What needs to be done
Where the data below begins, start duplicating lines exactly, and finish with the line containing "right shoulder: (696, 755)"; add nothing else. Leave the pictures out.

Data provided
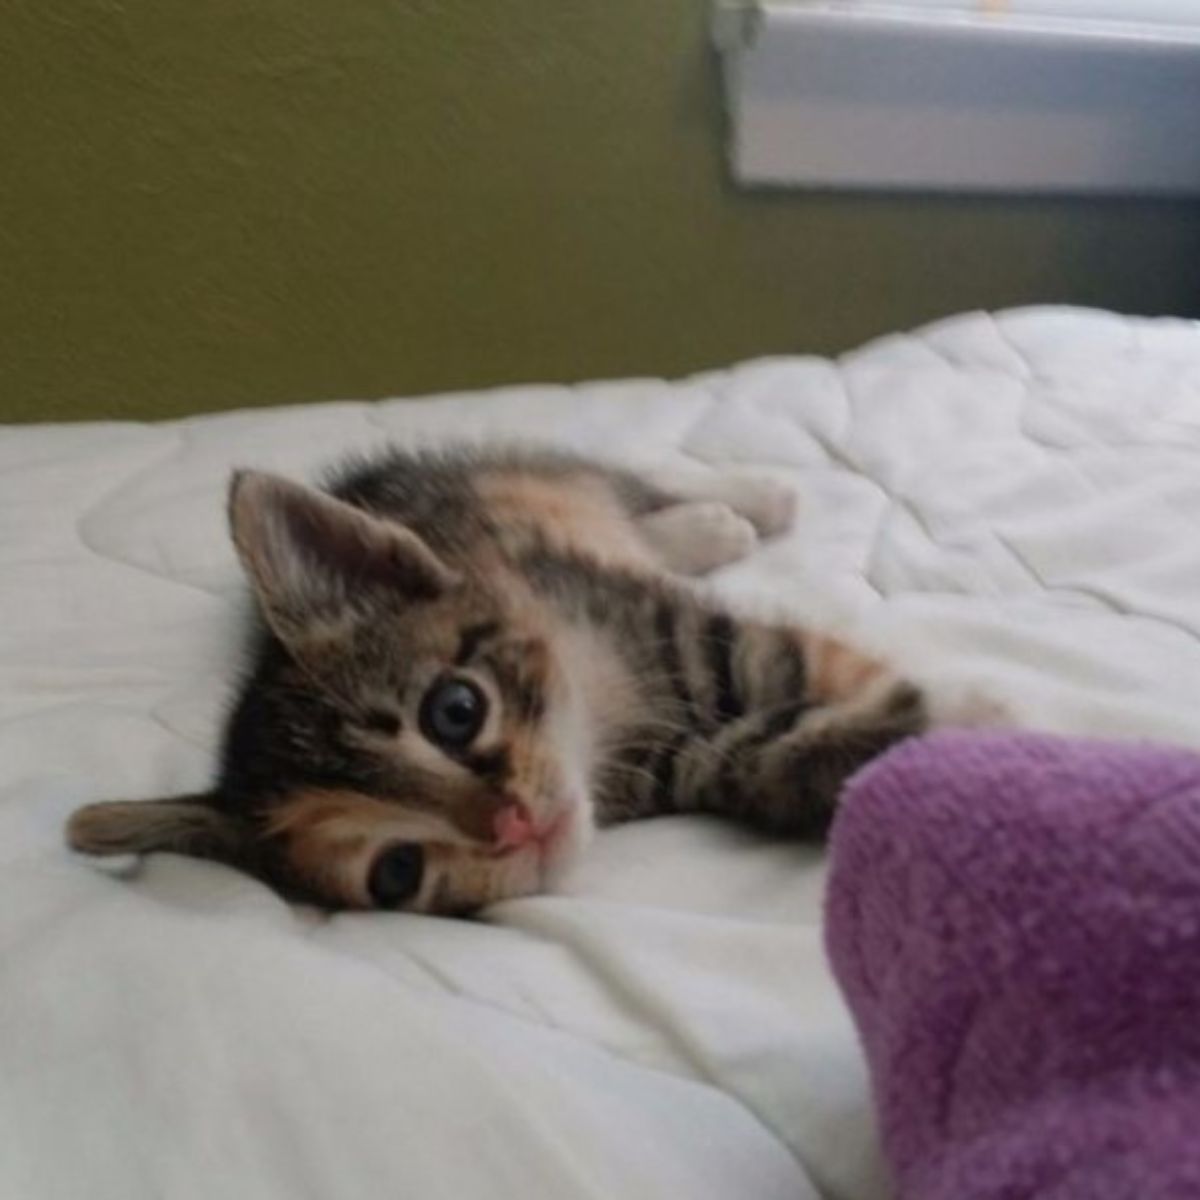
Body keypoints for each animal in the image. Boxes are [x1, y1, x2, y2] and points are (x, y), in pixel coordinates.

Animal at [70, 446, 936, 912]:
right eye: (397, 871)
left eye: (455, 711)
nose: (515, 825)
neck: (603, 718)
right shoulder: (696, 755)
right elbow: (793, 755)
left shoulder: (659, 622)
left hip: (518, 479)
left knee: (616, 477)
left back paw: (740, 506)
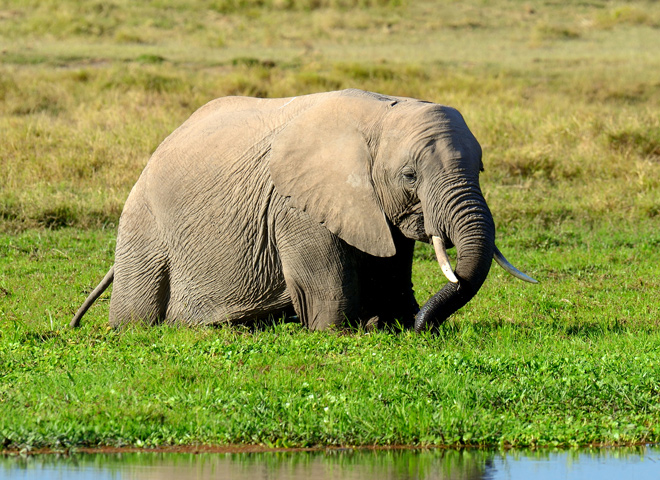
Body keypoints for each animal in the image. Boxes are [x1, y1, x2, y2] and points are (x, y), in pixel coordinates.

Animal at [71, 88, 536, 332]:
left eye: (480, 168)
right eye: (410, 176)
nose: (425, 325)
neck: (379, 114)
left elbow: (391, 268)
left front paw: (393, 322)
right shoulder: (295, 207)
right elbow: (326, 289)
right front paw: (359, 329)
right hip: (143, 224)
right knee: (137, 314)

Exercise output
Body keypoints for each animal in the image. Boxes are [x1, y1, x2, y2] and points are (x, y), in pixel coordinates.

Animal at [70, 446, 936, 912]:
right eye: (397, 871)
left eye: (455, 711)
nose: (515, 825)
neck: (603, 718)
right shoulder: (696, 755)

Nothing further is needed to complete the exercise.